#  >  > Living And Legal Affairs In Thailand >  >  > Farming & Gardening In Thailand >  >  Where To Buy Grass Seed In Bkk?

## fred2krabi

Hi,


I would like to plant grass (turf) seed in my garden, where i can find some seeds ? In Chatuchak ? I don't like the rolls,,,,

Thanks  					 					 :Smile:

----------


## Humbert

I could be wrong but I think the only grass that works in the tropics is like bermuda or centipede grass which is only available as sod. Grass started from seed like fescue or bluegrass will not work here.

----------


## hooter

From memory I think Marmite tried to grow grass of the non-smoking variety on his balcony a few years back whilst living in BKK. 

Can't remember if it was successful though.

Thread found.

https://teakdoor.com/farming-and-gard...r-balcony.html

----------


## ralphlsasser

I was told before laying sod to put down 5cm of sand. does this sound right? If so, why? I had sod installed in Suphanburi and they put down what looked like wood chips. Which is the correct way? Thanks.

----------


## expattaffy

You can buy grass seeds in Thailand. I have used it a few times and it grows anywhere. The Thai translation for grass is mallet yah, you can buy it at most shops that sell rice and fertilizer.

----------


## Kwang

^^ im no gardener, but i`d imagine the sand was  a more effective way than wood chippings to stop weeds coming through

----------


## OhOh

Might be for good drainage?

----------


## donald36

Spent ages looking for grass seed ,eventually found some bermuda stuff in one of the shops in Chatuchak 
Originally wanted to save on the extortionate prices for turf but then found a guy for 16 baht a square metre plus delivery  in Bangkok --good stuff and grew very well --dont know current situation as he was flooded last year

----------


## ubuibi

Bermuda Grass Seed For Sale In Thailand | North: Chiang Mai & Region | Garden/Plants & Equipment | BahtSold.com

----------


## ubuibi

That is my ad I sell bermuda grass seed and ship all over Thaialnd P M me if want more details...

----------


## donald36

> I was told before laying sod to put down 5cm of sand. does this sound right? If so, why? I had sod installed in Suphanburi and they put down what looked like wood chips. Which is the correct way? Thanks.



We put it straight onto earth albeit a bit loosened --the most important thing is to water probably at least 3 times a day for the first couple of weeks

----------


## Hampsha

From that baht and sold

"Due to popular demand and excellent results we have brought in more Sealed 1 pound cans of Bermuda Grass Seed from California. One can will cover about 50 sq meters. Price is 800 baht per can and can ship anywhere in Thailand. Make your lawn look like a putting green with very little effort and minimal cost... Gary G..
==================================================
### PARTS OF THE EXERCISE:
(a) In the grass seed thread, how large an area does one can of the Bermuda grass seed cover?
(b) Using the grass seed thread, explain why donald36 first searched for grass seed and what led him to use turf instead.
(c) Reproduce the part of the grass seed thread between "From memory I" and "Thread found.", inclusive.
==================================================
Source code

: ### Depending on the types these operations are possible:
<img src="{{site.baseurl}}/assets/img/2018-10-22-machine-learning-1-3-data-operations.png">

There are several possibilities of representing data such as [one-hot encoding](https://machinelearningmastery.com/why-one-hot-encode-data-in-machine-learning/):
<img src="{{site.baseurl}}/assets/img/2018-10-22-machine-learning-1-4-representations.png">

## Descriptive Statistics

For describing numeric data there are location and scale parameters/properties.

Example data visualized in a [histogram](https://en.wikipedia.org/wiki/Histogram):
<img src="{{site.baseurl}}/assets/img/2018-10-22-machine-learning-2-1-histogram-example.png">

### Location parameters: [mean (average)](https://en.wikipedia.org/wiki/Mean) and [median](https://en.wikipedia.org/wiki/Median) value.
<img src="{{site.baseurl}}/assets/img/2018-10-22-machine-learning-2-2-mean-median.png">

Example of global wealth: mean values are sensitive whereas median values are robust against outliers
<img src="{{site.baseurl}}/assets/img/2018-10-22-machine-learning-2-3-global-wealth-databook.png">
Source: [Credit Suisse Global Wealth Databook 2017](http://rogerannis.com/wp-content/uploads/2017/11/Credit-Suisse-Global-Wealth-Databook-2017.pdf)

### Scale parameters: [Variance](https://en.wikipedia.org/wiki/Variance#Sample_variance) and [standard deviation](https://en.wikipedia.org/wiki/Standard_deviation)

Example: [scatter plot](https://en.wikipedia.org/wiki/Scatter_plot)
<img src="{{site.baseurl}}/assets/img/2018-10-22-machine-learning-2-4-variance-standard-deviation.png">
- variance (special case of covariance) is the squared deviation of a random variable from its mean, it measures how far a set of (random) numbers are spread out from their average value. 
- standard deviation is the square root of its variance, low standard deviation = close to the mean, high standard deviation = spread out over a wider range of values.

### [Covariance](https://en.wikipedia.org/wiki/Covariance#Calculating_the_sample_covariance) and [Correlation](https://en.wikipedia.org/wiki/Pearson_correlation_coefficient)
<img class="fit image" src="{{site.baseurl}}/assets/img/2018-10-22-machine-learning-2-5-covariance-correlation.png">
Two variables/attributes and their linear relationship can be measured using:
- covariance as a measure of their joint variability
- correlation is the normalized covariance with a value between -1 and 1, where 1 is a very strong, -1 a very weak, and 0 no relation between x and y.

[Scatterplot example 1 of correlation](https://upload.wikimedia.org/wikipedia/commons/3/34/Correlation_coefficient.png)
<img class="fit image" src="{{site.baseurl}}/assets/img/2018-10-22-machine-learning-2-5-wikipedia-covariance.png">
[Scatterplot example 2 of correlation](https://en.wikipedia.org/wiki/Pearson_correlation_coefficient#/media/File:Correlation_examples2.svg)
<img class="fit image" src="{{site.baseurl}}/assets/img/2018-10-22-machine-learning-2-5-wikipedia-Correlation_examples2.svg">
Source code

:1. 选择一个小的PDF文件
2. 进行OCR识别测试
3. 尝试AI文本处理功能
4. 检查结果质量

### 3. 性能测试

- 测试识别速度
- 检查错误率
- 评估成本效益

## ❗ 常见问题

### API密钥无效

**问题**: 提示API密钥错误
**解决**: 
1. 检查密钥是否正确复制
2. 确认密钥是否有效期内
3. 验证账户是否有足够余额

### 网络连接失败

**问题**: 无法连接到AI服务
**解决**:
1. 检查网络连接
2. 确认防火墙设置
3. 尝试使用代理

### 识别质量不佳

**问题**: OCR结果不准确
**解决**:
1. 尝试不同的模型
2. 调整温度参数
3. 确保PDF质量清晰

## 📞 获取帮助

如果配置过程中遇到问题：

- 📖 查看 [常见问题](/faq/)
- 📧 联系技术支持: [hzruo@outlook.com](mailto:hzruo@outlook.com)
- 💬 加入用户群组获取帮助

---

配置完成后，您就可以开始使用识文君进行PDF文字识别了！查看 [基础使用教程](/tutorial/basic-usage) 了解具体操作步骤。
==================================================
### ANSWERS PER TASK:
(a) About 50 square meters.

(b) He wanted to avoid the extortionate prices for turf. He then found a supplier in Bangkok who sold turf for 16 baht per square meter plus delivery, and that turf grew very well.

(c)
From memory I think Marmite tried to grow grass of the non-smoking variety on his balcony a few years back whilst living in BKK. 

Can't remember if it was successful though.

Thread found.